Jeffrey Sarmiento - Catalog

Encyclopædia
Jeffrey R. Sarmiento

The Familiar and the Exotic: Glass, Identity, and Jeffrey Sarmiento
by Lena Vigna

I was there when glass first took hold of him—consumed him, is more how it seemed. Upon his first introduction to it, Jeffrey Sarmiento made a connection with glass—as material, as process, as history, as metaphor, as form, as an intellectual and artistic pursuit. He was/is relentless about technique and pushed himself to learn more, to make processes second nature. For those of us who wanted to spend time with him, we realized that glass was a mistress with which we could not always compete.

When I look now at what he has done with glass, I feel I can better understand how things developed. I remember with a smile all those times that my best friend, his then-girlfriend, and I would groan at the words, “I am going to stay at the studio.” At the time, I simultaneously felt that I understood why this had to be and that I did not, could not yet, grasp the situation fully. Years later I see that it is because this material—and all of those things that you could and could not do with glass, all of those things that it had been, could be, and never were—became the way in which Jeffrey Sarmiento defined his world.

Supplied material:
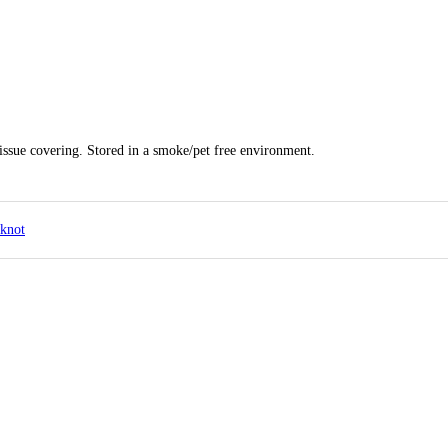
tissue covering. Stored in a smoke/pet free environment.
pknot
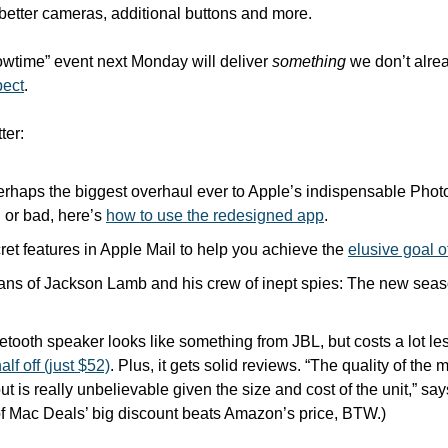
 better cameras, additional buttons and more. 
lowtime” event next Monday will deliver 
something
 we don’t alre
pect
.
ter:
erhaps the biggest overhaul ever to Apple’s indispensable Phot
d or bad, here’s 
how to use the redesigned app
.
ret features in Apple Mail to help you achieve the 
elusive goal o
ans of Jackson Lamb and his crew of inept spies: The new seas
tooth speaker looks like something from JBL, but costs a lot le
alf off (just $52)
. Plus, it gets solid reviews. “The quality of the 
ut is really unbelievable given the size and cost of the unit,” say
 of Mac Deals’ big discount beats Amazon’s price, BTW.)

Exercises to complete:
(a) Copy the passage of the Jeffrey Sarmiento essay from "I was there" to "not always compete.".
(b) Extend the essay on Jeffrey Sarmiento and glass, picking up after its last sentence.

Task-by-task answers:
(a)
I was there when glass first took hold of him—consumed him, is more how it seemed. Upon his first introduction to it, Jeffrey Sarmiento made a connection with glass—as material, as process, as history, as metaphor, as form, as an intellectual and artistic pursuit. He was/is relentless about technique and pushed himself to learn more, to make processes second nature. For those of us who wanted to spend time with him, we realized that glass was a mistress with which we could not always compete.

(b)
A survey of the last ten years of his artistic production offers complex conceptual themes (sometimes interwoven): the use of glass as a metaphor for transparency and as a lens for viewing the world; an exploration of experiential knowledge (and ultimately, language) via the body; and an investigation of personal identity. Sittings (a 1998 collaboration with Maria Sparre-Petersen) offers a striking example (and entry point) for understanding how some of these ideas can be manifested within his work. Visible to the outside world, Sarmiento and Sparre-Petersen sit back-to-back and encased within cubes, a glass conduit offering shared breathing air. Intensely intimate, it is also intensely public—with respiration, a bodily gesture that many take for granted yet is needed for life, made tangible. This connection between the body and glass is paramount. In fact, I think it is the physical nature of working with glass—they way in which the body is always so intensely performative that contributes to its power for Sarmiento (a one-time gymnast, he has always been very aware of the body, its capabilities, its actions, and the space that it consumes). Even though the glass portion of this piece is relatively small, it is the connector that links bodies—it established the body-to-body connection.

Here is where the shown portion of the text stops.